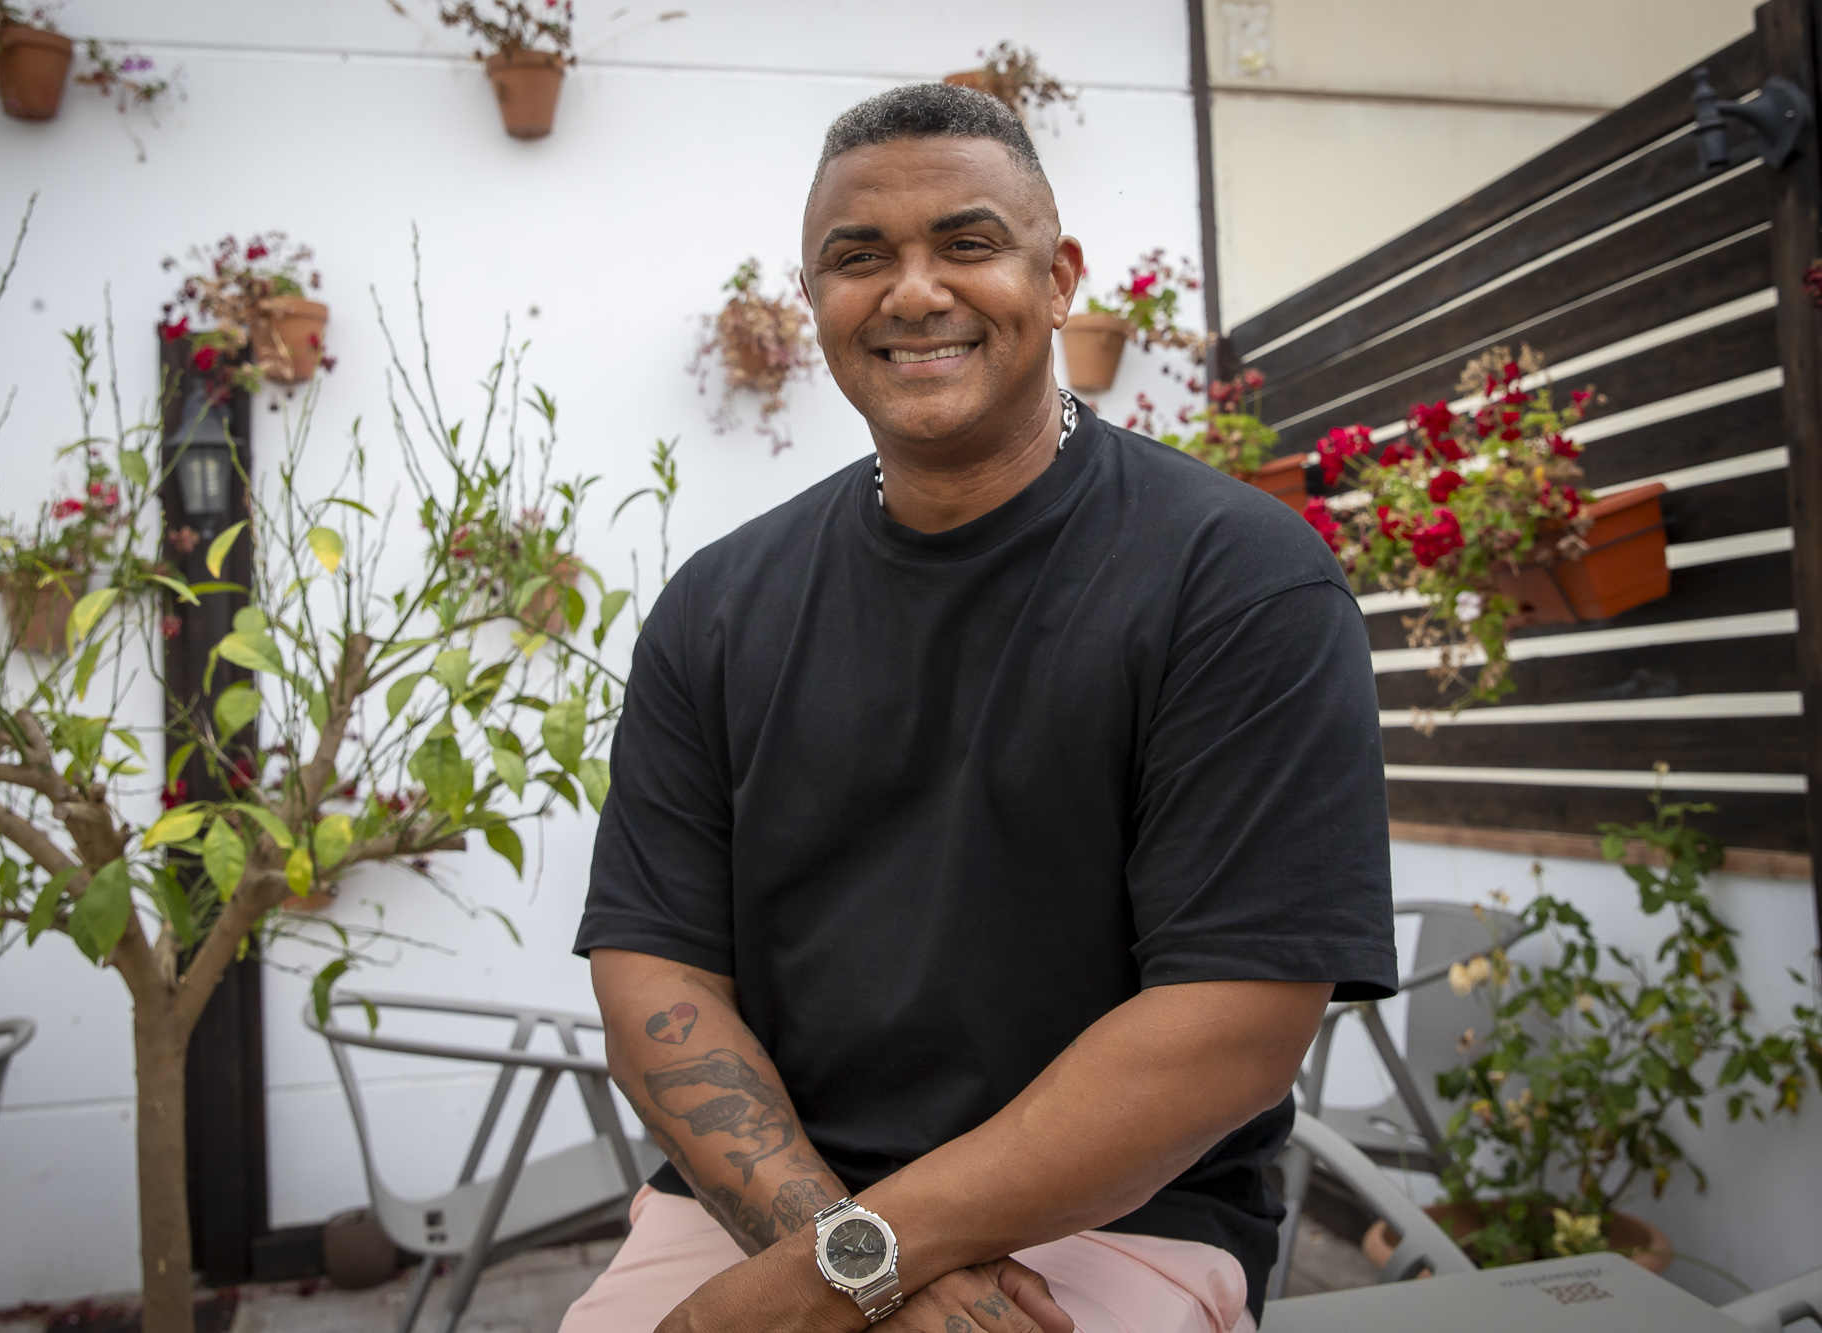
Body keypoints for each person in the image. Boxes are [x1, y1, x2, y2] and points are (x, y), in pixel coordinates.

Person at [563, 83, 1396, 1333]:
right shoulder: (718, 604)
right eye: (858, 259)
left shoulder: (1236, 578)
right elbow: (654, 974)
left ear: (1056, 277)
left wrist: (854, 1266)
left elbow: (1233, 1022)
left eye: (965, 243)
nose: (910, 293)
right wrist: (840, 1256)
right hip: (761, 1200)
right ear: (813, 305)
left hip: (1111, 1218)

════════════════

- Aim of the exercise -
Please return all lines in the material above that include the word "left".

- Solution to this exercise -
left shoulder: (1236, 578)
left ear: (1056, 277)
left wrist: (854, 1266)
left elbow: (1233, 1022)
left eye: (965, 243)
left hip: (1111, 1218)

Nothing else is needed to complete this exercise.